In July 2019, the developers’ lender, United Overseas Bank of Singapore, sold the debt for $195 million to BH3, a Florida-based investment firm. The following February, that position was re-sold to Fortress Investment Group for about $230 million. (Calls to both Fortress and HFZ were not returned.)

Streeteasy listed 73 past sales at 125 Greenwich as of late November, the most recent of which are a bunch dated Feb. 7, 2020 — with prices ranging from $1.2 million to $4.8 million. As for the XI, it lists 53 past sales, the most recent as of late November was Unit X17A, closing Jan. 7, 2021 at $8.5 million.

Neither construction nor financial problems seem to be turning off buyers for the right product, however. 

In its most recent quarterly earnings filing, Vornado, mostly an office owner but also the builder of 220 Central Park South, a residential tower on Billionaires’ Row, reported 104 closings to date totaling close to $3 billion. 

In his annual chairman’s letter, issued in April, Vornado’s Steven Roth declared that about one-third of 220 Central Park South’s units had been occupied “by delighted resident-owners.” He estimated the building was about 91 percent sold, with another $250 million to $300 million of sales to come. 

According to a report from brokerage Douglas Elliman and prepared by appraiser Miller Samuel, 4,523 condo sales closed in Manhattan during the third quarter, marking the highest number in the report’s 32-year history and more than triple the number for the pandemic-impacted third quarter of 2020. The median sales price for newly developed condos in the borough was $2.3 million, down from nearly $2.9 million a year earlier.

The Manhattan listing inventory, a problem that had scared developers from the market, fell sharply in the quarter, to 7,694 homes, but remained above the 10-year average for third quarters, the report says.
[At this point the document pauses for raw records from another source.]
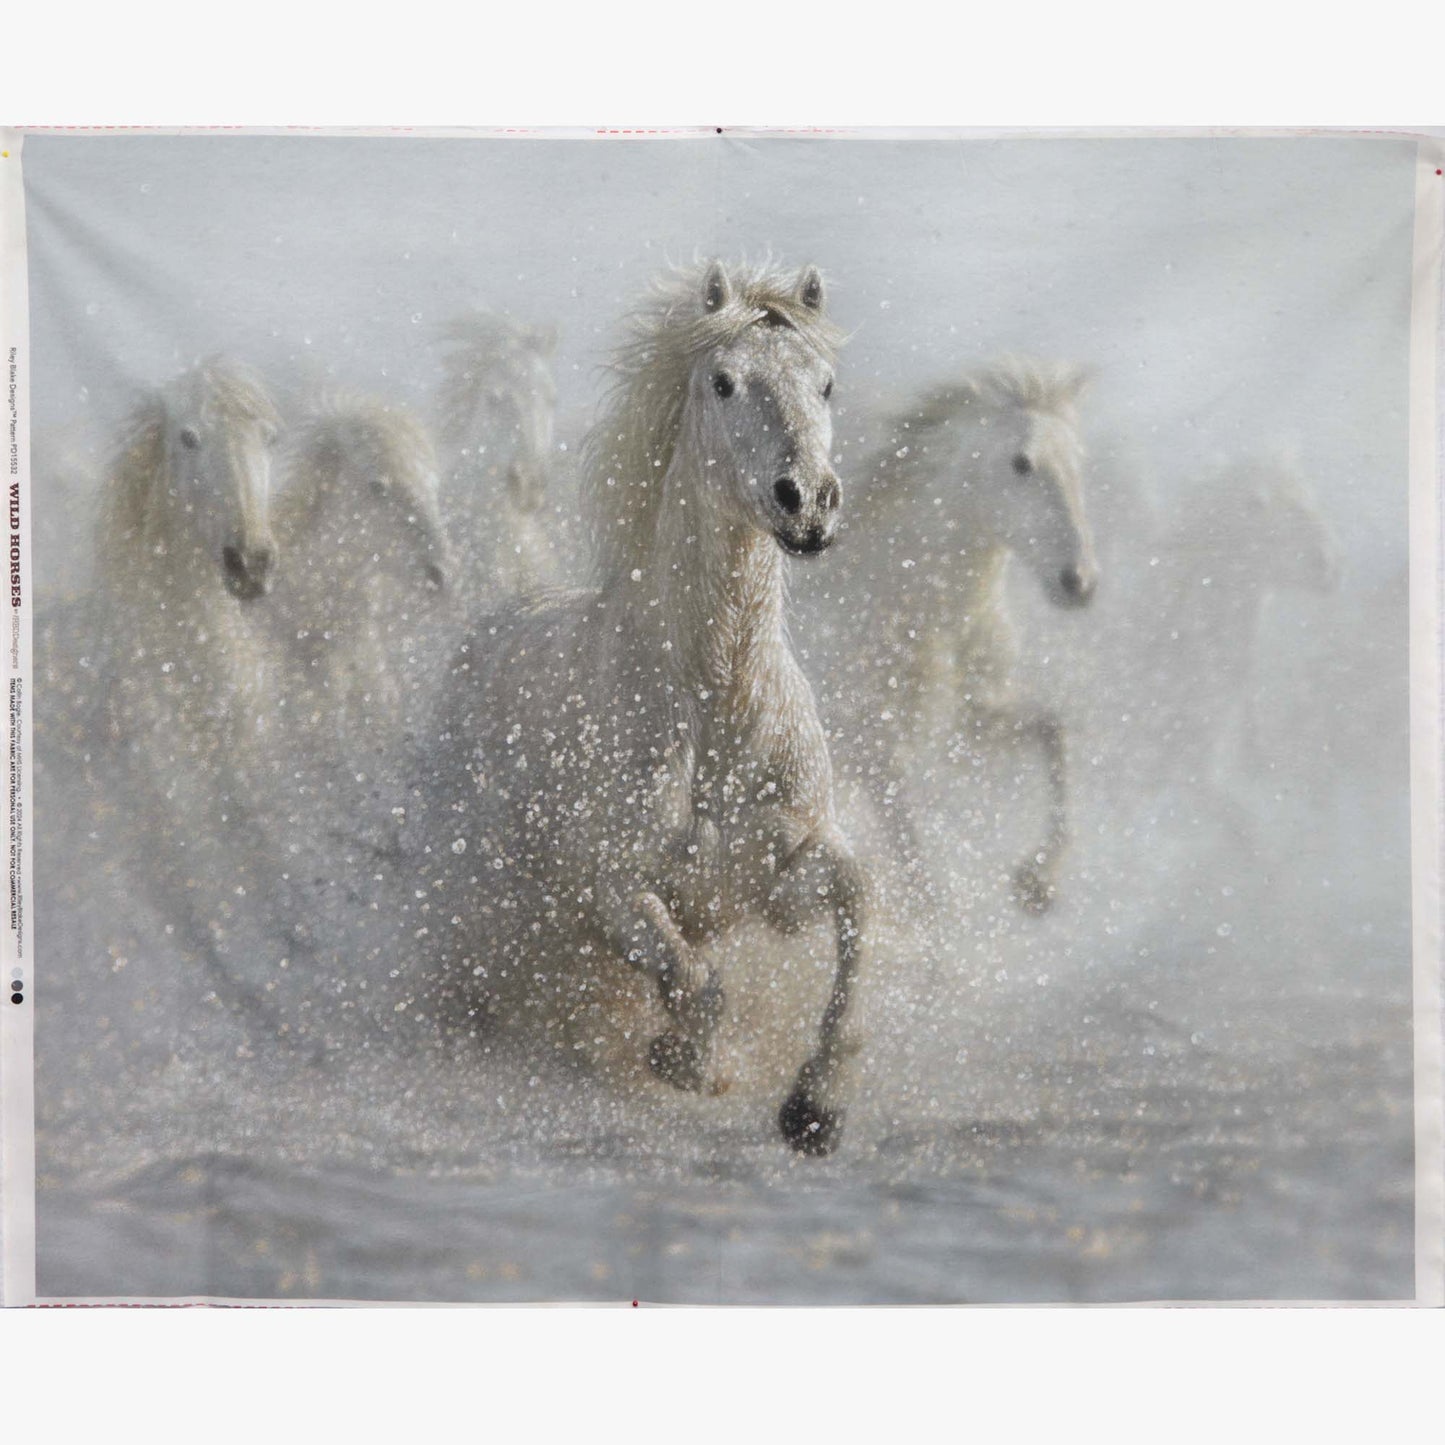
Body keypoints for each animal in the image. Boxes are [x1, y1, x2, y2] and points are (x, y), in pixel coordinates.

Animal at [817, 360, 1098, 914]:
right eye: (1021, 462)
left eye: (1079, 461)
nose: (1079, 583)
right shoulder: (871, 753)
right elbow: (922, 886)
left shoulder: (973, 719)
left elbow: (1054, 731)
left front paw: (1037, 882)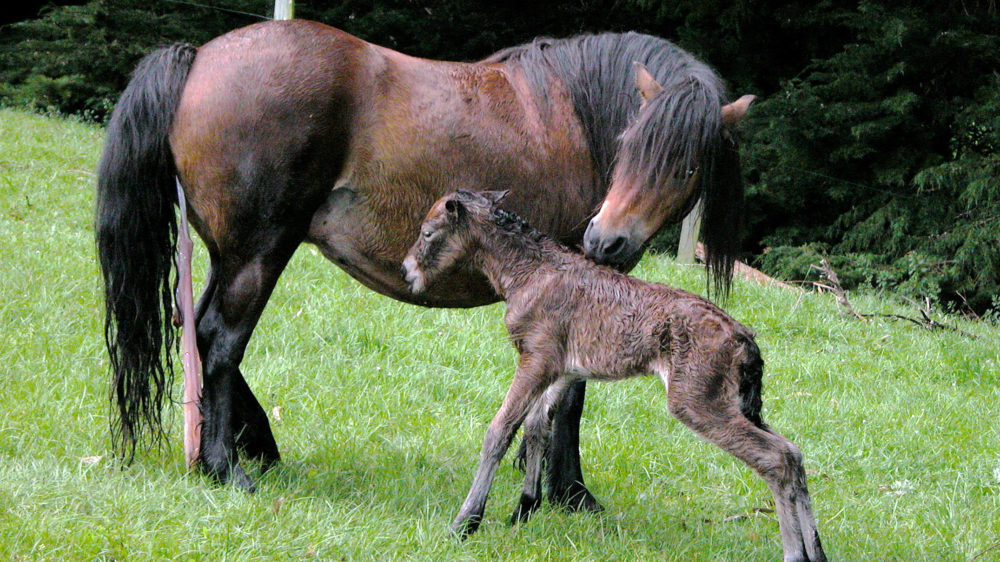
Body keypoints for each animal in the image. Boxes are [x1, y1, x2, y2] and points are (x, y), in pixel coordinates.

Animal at [95, 19, 752, 496]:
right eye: (629, 143)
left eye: (688, 166)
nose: (605, 240)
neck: (573, 111)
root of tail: (199, 58)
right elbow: (570, 396)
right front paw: (569, 493)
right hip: (258, 254)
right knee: (220, 341)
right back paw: (227, 466)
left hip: (228, 256)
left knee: (195, 332)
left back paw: (246, 448)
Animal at [402, 190, 824, 556]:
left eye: (428, 231)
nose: (407, 271)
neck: (530, 272)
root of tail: (744, 339)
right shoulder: (563, 369)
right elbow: (538, 427)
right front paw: (524, 509)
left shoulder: (536, 359)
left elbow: (499, 431)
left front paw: (465, 522)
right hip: (738, 404)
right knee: (794, 453)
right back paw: (816, 551)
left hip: (696, 401)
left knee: (776, 458)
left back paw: (794, 553)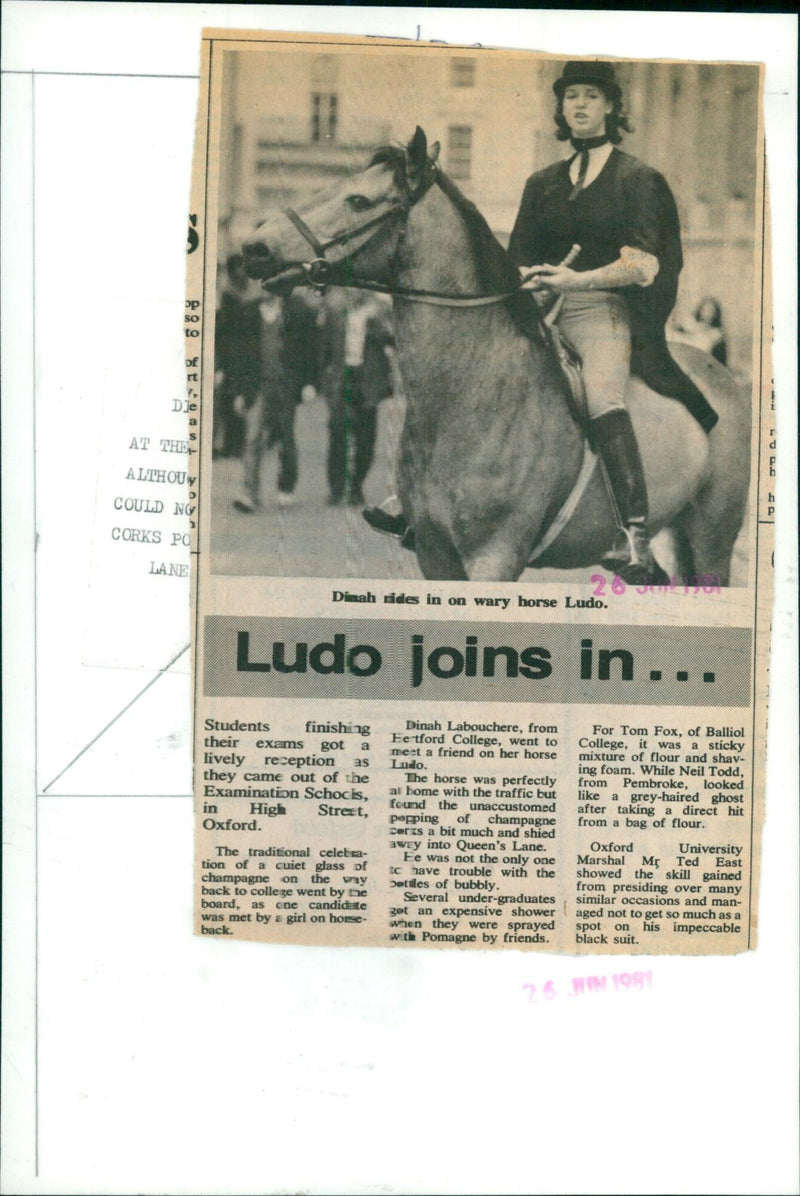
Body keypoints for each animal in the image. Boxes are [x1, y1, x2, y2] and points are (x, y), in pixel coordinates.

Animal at [241, 126, 750, 583]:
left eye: (358, 201)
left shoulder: (495, 558)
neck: (472, 394)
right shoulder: (436, 556)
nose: (254, 246)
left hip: (710, 543)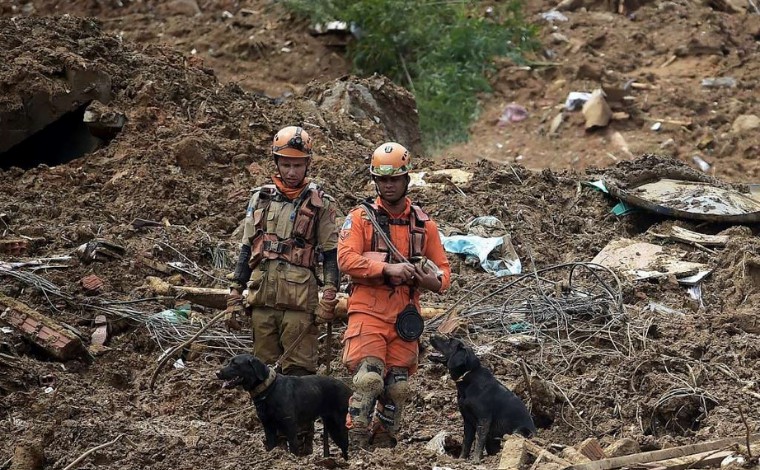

Still, it was 9,319 a year earlier.

Guevara of MQ Realty said the market should improve in 2022. With COVID largely out of the way, the federal infrastructure bill signed into law, foreign tourists no longer blocked from traveling into New York, and a new mayor coming in, next year should be better for brokers like him.

“I think we’re going to be fine,” he said. “‘22 is going to be a great year for real estate in New York.”